Damit Hausammann möglichst wenig auf unerfahrene Halter:innen trifft, leitet er Schulungen für Private, aber auch für Rettungskräfte der Feuerwehr und der Sanität. Dafür hat er genug «Anschauungsmaterial», auf das er zurückgreifen kann. Wie heute die Vogelspinne und die zwei Königsnattern. Hat der Gifttierexperte ein Lieblingstier? Während sich die zwei kleinen Schlangen um seine Handgelenke winden, überlegt er kurz. «Ich mag Tiere, mit denen man interagieren kann. Etwa das Chamäleon, die Leguane oder die Krokodile.»

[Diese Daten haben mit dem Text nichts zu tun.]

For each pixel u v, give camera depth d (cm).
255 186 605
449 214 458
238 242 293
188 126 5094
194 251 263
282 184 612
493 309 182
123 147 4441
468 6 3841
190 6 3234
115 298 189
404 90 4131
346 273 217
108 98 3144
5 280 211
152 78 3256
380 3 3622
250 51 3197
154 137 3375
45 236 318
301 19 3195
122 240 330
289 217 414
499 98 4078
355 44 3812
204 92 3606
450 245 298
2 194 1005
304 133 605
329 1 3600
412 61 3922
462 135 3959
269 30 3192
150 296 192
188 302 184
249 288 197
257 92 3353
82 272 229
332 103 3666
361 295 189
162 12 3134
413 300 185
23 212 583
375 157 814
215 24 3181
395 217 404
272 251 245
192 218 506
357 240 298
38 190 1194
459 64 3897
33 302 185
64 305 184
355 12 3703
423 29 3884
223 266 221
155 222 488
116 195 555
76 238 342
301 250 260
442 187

So verhalten Sie sich, wenn Sie ein unbekanntes Tier bei sich zuhause entdecken:

  • Nicht anfassen, wenn Sie das Tier nicht kennen.
  • Ein Foto ist für eine spätere Identifikation hilfreich.
  • Nur einfangen, wenn Sie das Tier einschätzen können.
  • Rufen Sie die Polizei unter 117 an. Die verbindet Sie mit den kantonalen Gifttierspezialisten.